§ **WHAT TO WORK ON**: Would you print every entry below exactly as written, omitting the images?

§ **RECORDS SHOWN**:
┄┄┄┄┄┄┄┄┄┄

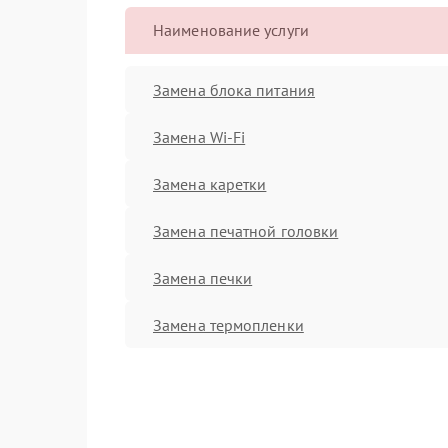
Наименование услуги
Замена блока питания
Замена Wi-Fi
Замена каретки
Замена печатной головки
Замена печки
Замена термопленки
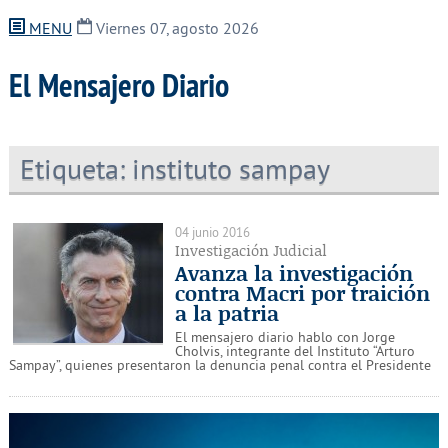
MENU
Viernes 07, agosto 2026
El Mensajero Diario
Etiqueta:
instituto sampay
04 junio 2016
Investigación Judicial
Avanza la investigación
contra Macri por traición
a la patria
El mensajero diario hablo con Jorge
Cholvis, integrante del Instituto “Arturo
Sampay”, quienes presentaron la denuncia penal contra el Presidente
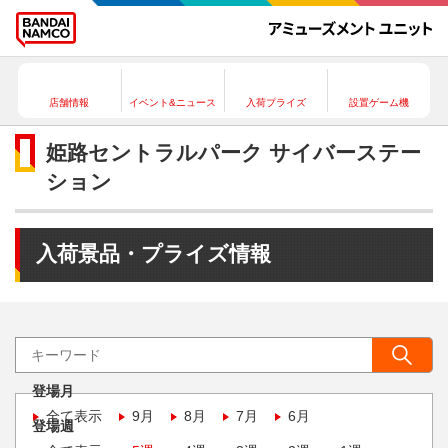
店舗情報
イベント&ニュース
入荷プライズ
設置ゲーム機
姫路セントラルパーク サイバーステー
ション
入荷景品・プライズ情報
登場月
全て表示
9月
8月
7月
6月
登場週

┄┄┄┄┄┄┄┄┄┄

§ **COMPLETED TASK**:
Наименование услуги
Замена блока питания
Замена Wi-Fi
Замена каретки
Замена печатной головки
Замена печки
Замена термопленки
MENU
Viernes 07, agosto 2026
El Mensajero Diario
Etiqueta:
instituto sampay
04 junio 2016
Investigación Judicial
Avanza la investigación
contra Macri por traición
a la patria
El mensajero diario hablo con Jorge
Cholvis, integrante del Instituto “Arturo
Sampay”, quienes presentaron la denuncia penal contra el Presidente
店舗情報
イベント&ニュース
入荷プライズ
設置ゲーム機
姫路セントラルパーク サイバーステー
ション
入荷景品・プライズ情報
登場月
全て表示
9月
8月
7月
6月
登場週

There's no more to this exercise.